* **What you have to do**
Summarize the farm advice column in three sentences.

* **Document excerpt**

○ ○ ○ ○

COL Don't miss a step with GMO grain

With the expansion of genetically modified organisms, it is important to realize that some grain needs to be segregated and identified as to where it can and can't be used, says Chuck Schwartau, regional Extension educator in Minnesota.

The Minnesota Association of Cooperatives, Minnesota Corn Growers Association, the Minnesota Grain and Feed Association and the Extension Service have embarked on a major education and awareness campaign regarding the marketing of GMO crops.

The organizations have undertaken a project titled "Know Where to Go.''

If you are growing any of the specific GMOs, it's imperative that you segregate that product in storage, that you check your outlets to be sure they will accept certain GMOs and that you inform the markets any time you are delivering GMO product.

Special management needed for alfalfa


Special management is needed for drought-stressed alfalfa fields this fall, says Neil Broadwater, Winona County Extension educator.

If harvesting after the stand goes into dormancy, cut the stand 4 inches to 6 inches high to allow for snow retention, which provides insulation of the soil and plants against winter hazards.

Liquid manure application on the stand isn't recommended under drought conditions because it may increase stress to plants by burning them. A yield of at least one-half ton per acre probably would be needed to justify the fuel, labor, and other expenses involved with harvesting hay, Broadwater said.

Aflatoxin could be problem in corn crop

Aflatoxin may be a potential problem in the corn crop, says Lee Milligan, Extension agent in St. Croix County, Wis. High temperatures, high humidity, drought stress and damage caused by hail, disease and animals favor the development of aflatoxins.

Historically, southern state below the Corn Belt are more likely to experience problems with aflatoxins in corn, cottonseed and peanuts.

Aflatoxins are cancerous, especially to dairy producers. To prevent aflatoxin contamination in milk, the Food and Drug Administration has established a tolerance of no more than 20 parts per billion of aflatoxin in dairy feedstuffs, Milligan said.

○ ○ ○ ○

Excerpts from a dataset
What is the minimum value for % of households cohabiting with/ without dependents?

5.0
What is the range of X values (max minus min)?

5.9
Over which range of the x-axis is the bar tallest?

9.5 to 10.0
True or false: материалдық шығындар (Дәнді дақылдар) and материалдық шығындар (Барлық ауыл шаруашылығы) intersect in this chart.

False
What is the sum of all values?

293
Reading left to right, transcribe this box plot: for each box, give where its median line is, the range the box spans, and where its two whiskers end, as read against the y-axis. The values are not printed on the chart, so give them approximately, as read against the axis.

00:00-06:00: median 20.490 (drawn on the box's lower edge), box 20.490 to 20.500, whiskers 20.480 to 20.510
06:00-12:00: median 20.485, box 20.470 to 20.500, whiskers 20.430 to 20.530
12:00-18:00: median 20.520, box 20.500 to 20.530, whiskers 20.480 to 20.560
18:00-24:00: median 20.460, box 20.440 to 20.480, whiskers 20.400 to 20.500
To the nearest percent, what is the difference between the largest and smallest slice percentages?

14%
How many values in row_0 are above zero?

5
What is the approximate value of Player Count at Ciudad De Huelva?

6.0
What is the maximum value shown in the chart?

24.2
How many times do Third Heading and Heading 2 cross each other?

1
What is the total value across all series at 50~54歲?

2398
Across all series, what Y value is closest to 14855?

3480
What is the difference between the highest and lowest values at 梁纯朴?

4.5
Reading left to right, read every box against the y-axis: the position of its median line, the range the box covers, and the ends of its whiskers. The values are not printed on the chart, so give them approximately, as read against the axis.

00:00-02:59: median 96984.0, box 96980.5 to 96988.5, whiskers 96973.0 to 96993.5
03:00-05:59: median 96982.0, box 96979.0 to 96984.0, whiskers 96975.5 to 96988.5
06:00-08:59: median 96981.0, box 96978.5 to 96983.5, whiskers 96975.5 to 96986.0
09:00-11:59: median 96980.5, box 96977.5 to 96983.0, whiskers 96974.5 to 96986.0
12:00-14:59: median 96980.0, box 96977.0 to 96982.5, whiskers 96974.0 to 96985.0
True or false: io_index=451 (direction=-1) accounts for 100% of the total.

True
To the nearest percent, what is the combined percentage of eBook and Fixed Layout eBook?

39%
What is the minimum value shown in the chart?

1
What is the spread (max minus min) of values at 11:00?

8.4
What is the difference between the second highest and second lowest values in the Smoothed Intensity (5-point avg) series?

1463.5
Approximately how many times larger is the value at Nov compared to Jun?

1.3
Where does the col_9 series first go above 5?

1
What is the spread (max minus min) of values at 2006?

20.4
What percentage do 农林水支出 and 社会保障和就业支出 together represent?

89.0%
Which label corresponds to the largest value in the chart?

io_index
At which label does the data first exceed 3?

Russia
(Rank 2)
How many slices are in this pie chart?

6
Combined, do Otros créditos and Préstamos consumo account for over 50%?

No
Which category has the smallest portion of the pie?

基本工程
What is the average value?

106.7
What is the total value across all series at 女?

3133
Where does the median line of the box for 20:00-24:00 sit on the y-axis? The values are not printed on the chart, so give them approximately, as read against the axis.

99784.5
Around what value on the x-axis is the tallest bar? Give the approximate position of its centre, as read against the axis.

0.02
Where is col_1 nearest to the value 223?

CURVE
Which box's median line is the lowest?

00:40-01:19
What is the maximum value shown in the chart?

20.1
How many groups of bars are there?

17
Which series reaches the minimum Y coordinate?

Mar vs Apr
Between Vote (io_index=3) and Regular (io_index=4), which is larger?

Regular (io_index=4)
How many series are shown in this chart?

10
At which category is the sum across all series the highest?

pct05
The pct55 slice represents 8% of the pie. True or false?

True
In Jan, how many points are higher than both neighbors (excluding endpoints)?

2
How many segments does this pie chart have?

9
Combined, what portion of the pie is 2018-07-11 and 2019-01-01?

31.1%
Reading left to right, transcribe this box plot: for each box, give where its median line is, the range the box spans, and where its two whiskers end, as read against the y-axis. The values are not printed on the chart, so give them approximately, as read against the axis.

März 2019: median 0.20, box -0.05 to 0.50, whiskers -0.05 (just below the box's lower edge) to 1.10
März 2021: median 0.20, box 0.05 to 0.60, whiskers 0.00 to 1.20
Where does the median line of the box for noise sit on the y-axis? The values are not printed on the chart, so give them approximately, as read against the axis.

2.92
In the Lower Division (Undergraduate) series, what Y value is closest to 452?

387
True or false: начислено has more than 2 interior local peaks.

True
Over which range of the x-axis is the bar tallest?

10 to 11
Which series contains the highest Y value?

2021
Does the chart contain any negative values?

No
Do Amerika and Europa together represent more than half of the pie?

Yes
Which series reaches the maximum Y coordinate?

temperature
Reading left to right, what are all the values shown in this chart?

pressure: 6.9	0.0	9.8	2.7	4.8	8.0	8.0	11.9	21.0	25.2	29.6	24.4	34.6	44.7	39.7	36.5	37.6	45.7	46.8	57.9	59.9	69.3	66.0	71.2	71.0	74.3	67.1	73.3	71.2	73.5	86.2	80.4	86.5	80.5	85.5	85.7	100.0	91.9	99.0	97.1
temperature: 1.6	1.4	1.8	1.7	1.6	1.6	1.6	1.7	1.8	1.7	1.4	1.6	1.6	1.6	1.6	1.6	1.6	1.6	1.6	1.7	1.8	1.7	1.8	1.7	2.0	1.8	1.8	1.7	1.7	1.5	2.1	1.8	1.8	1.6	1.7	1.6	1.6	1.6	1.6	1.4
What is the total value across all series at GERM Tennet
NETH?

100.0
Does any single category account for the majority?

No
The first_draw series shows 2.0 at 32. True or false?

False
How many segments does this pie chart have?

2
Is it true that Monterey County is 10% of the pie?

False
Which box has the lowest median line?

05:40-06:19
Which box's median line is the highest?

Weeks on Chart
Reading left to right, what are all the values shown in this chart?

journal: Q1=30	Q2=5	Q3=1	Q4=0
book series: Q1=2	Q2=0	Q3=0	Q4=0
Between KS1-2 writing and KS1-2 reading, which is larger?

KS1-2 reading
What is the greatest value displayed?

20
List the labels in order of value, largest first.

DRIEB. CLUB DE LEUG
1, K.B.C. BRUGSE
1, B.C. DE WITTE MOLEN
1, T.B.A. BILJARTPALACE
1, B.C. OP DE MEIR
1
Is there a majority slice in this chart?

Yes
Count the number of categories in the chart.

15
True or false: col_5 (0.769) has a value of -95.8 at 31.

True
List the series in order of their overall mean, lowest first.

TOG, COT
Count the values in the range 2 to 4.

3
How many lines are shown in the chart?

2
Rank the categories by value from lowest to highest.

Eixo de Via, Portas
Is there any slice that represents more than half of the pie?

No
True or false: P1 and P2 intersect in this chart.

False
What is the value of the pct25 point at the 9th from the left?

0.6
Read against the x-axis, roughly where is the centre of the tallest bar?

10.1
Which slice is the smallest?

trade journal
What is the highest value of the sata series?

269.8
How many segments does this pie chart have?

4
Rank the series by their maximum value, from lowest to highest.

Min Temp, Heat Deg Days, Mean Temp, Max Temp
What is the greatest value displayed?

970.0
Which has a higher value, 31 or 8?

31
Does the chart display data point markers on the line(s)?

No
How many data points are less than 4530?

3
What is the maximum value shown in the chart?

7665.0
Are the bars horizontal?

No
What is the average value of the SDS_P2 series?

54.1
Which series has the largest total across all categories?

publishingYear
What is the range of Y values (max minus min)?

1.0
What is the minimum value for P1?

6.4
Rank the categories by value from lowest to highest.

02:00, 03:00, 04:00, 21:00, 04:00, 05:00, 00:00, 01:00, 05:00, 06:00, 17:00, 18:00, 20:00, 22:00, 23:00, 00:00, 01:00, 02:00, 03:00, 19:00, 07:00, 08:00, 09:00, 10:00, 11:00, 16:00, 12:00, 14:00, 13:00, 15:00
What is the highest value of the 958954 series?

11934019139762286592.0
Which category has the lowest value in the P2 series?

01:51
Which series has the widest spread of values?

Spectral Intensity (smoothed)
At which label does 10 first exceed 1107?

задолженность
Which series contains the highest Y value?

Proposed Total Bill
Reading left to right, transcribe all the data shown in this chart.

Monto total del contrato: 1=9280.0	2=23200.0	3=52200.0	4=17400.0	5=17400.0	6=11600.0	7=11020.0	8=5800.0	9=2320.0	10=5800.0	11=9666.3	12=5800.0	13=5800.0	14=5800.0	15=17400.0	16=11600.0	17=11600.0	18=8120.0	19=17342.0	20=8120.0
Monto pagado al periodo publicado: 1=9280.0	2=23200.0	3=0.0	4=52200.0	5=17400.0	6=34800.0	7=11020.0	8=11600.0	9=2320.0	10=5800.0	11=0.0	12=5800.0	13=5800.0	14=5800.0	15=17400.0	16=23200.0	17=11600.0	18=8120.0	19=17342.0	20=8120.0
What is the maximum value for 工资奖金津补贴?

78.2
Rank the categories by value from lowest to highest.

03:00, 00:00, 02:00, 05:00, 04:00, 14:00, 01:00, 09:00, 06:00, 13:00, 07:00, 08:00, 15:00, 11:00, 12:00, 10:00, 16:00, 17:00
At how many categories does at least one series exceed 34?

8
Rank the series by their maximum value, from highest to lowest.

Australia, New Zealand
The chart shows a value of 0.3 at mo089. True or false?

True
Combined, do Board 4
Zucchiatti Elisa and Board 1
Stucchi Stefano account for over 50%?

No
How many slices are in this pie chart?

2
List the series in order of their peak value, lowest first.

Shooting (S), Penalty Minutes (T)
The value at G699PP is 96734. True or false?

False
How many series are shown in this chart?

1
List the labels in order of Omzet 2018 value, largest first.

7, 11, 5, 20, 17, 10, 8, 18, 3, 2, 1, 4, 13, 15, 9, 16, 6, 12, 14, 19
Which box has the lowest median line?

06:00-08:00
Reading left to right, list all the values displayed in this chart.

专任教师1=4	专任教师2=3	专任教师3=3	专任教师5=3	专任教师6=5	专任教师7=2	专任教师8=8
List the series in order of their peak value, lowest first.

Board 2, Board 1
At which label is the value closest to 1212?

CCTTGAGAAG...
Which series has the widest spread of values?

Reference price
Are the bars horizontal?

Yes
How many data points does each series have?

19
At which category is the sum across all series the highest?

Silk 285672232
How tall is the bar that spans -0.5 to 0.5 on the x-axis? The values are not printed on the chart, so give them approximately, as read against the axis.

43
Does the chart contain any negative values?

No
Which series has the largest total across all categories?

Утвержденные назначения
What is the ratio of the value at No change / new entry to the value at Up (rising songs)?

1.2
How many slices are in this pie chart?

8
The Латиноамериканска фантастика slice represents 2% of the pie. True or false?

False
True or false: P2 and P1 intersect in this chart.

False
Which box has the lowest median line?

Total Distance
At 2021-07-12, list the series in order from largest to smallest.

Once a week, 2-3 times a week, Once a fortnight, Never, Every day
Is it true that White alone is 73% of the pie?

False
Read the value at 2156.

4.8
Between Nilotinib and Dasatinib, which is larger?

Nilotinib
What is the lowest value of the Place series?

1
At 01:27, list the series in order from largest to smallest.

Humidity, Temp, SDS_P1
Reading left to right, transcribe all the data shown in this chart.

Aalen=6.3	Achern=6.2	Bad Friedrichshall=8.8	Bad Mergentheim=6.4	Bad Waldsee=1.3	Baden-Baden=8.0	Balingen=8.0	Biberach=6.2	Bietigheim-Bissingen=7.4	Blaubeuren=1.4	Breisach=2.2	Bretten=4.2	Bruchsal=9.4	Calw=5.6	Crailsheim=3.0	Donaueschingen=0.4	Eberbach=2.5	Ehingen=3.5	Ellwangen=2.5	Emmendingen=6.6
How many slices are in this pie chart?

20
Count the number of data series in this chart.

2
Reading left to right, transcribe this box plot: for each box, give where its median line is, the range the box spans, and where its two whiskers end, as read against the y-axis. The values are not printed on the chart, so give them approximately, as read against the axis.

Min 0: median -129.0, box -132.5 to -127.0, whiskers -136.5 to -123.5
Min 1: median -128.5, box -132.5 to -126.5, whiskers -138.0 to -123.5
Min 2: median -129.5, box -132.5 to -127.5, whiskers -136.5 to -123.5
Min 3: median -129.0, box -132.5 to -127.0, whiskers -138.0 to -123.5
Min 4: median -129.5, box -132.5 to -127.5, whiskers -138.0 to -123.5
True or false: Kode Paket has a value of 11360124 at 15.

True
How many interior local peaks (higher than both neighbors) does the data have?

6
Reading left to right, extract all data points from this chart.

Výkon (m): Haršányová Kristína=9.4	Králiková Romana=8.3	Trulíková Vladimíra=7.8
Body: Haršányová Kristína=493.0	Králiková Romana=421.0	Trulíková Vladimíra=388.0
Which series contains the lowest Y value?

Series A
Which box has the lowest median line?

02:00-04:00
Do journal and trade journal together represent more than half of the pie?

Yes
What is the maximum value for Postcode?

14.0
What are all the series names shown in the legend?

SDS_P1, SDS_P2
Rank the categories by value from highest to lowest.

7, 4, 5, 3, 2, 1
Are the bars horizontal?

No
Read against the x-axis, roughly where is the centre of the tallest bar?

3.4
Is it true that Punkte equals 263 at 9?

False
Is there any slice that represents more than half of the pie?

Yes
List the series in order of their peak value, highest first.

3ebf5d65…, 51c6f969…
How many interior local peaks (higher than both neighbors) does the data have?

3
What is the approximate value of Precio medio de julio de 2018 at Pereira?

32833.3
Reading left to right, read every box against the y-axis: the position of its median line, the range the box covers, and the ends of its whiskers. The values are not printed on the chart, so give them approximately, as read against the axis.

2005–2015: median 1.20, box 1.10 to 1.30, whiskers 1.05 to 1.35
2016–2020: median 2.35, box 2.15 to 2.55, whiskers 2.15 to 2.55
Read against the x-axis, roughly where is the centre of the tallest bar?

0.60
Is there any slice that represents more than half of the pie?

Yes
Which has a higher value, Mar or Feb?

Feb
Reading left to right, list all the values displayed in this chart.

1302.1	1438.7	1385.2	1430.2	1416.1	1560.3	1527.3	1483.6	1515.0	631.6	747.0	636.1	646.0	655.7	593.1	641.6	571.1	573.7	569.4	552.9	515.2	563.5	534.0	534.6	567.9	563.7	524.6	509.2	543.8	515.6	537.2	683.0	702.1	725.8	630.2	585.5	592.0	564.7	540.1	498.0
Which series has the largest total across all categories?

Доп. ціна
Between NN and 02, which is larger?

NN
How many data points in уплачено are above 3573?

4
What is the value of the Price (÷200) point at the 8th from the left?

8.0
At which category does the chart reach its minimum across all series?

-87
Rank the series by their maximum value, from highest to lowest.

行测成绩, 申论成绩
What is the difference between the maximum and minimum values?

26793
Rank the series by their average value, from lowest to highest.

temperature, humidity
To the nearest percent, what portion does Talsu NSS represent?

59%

○ ○ ○ ○

* **Worked solution**
Minnesota cooperative, grower, grain and Extension groups have launched a "Know Where to Go" campaign urging anyone growing genetically modified grain to segregate it in storage, confirm that outlets will accept it, and tell markets whenever they deliver it. Drought-stressed alfalfa needs special management this fall: a stand harvested after it goes dormant should be cut 4 to 6 inches high to hold snow, and liquid manure should not be applied under drought conditions. Aflatoxin, which is favored by high temperatures, high humidity, drought stress and damage from hail, disease and animals, may be a problem in the corn crop, and the Food and Drug Administration allows no more than 20 parts per billion of it in dairy feedstuffs.